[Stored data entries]
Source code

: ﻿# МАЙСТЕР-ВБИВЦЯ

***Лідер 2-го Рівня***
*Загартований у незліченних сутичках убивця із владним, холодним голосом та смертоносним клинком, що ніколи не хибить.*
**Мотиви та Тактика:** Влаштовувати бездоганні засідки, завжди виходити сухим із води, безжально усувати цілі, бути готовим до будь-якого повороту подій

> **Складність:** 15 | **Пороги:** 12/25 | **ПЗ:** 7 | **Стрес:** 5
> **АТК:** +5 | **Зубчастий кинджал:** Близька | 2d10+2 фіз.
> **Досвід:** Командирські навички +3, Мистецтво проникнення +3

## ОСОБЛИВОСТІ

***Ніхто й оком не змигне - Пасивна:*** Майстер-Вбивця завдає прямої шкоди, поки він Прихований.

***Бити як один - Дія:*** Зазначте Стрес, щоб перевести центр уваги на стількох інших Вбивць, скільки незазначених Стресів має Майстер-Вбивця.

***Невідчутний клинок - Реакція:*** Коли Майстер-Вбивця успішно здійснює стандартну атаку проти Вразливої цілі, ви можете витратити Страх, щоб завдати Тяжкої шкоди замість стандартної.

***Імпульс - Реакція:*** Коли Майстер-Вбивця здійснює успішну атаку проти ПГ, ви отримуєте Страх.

- Prompt
Put the lines from the one containing "## ОСОБЛИВОСТІ" through the last line into a Markdown table with two columns, n for the row number and Line for the line itself, skipping blank lines.

- Solution for this exercise
| n | Line |
|---|---|
| 1 | ## ОСОБЛИВОСТІ |
| 2 | ***Ніхто й оком не змигне - Пасивна:*** Майстер-Вбивця завдає прямої шкоди, поки він Прихований. |
| 3 | ***Бити як один - Дія:*** Зазначте Стрес, щоб перевести центр уваги на стількох інших Вбивць, скільки незазначених Стресів має Майстер-Вбивця. |
| 4 | ***Невідчутний клинок - Реакція:*** Коли Майстер-Вбивця успішно здійснює стандартну атаку проти Вразливої цілі, ви можете витратити Страх, щоб завдати Тяжкої шкоди замість стандартної. |
| 5 | ***Імпульс - Реакція:*** Коли Майстер-Вбивця здійснює успішну атаку проти ПГ, ви отримуєте Страх. |